Paulo Orozco was in the wrong lane and going about 90 mph in his Acura Integra on Foster Wells Road when he crested a blind hill and had to swerve to avoid crashing head-on into an oncoming truck, said Franklin County sheriff's Cpl. Jim Dickerson.

Three cars were racing, Dickerson said. Two were side-by-side and a third was following.

Orozco's car went out of control and flipped, landing on its roof. Police said a passenger in his car apparently jumped out and ran to one of the other cars, which sped away.

The crash occurred at 12:05 p.m.

"We're just very lucky today that somebody didn't die," Dickerson said.

Tom Gladden, 42, of Benton City, said he was driving a hay truck behind the teens and feared the worst. He said he could see the pickup heading toward the teens and watched as Orozco "basically waited until he couldn't wait no more" before swerving.

The driver of the pickup also swerved to miss the teens, and Gladden thought for a moment that he was going to crash into one of the racing cars.

Gladden said it's common for teens to race on Foster Wells Road but they usually do it on a straighter stretch of road that has no hills.

"Where they were racing ... there a couple of humps and bumps in the road and they couldn't see the oncoming traffic," he said.

When he saw the truck heading toward the teens but knew they couldn't see the truck, Gladden said, "I figured I was going to come up on dead kids."

Orozco wasn't injured but did end up in the Franklin County jail on suspicion of reckless driving/racing. Another 16-year-old driver was cited for reckless driving and released. Deputies are looking for the third car that was involved.

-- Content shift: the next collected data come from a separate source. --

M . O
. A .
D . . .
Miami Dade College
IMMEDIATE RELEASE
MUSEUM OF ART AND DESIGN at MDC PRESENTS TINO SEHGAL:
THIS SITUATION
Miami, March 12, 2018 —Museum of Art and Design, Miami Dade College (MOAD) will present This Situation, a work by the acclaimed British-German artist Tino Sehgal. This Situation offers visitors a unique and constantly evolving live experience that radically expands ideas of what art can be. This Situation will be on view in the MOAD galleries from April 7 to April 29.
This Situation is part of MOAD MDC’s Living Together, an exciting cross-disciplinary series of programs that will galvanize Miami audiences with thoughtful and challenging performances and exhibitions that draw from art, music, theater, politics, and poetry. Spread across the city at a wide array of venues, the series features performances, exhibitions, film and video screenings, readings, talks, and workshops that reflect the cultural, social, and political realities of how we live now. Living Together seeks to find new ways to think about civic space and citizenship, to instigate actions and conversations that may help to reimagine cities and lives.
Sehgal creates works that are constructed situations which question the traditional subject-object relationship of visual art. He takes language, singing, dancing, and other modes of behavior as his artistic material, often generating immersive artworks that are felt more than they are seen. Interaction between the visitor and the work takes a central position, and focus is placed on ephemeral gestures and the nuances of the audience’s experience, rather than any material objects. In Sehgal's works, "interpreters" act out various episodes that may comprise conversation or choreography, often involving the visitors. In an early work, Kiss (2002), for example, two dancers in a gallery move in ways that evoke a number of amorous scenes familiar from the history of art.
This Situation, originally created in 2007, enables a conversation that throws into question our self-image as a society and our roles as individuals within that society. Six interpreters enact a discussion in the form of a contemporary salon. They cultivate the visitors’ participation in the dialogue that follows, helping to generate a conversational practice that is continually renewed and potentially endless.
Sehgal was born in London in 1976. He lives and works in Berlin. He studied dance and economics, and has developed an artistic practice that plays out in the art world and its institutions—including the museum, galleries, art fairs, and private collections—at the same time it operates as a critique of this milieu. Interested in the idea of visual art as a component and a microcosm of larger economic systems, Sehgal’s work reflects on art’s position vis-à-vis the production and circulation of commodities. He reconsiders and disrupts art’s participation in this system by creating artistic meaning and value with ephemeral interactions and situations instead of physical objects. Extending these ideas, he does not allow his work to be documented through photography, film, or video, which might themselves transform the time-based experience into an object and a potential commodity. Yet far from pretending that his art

Orozco's Acura and the 16-year-old's Honda Civic were impounded, Dickerson said.

Racing on county roads doubles or triples as summer approaches and students start to celebrate the end of the school year, authorities said.

"These flat roads ... are very common for racers. The problem is they're getting in that competitive mind, get to a hill and they don't back down," Dickerson said. "It's a high time when kids go out, going to senior parties, skipping school, and are out driving and racing.

"These kids just need to be careful this time of year and try to use common sense," he added.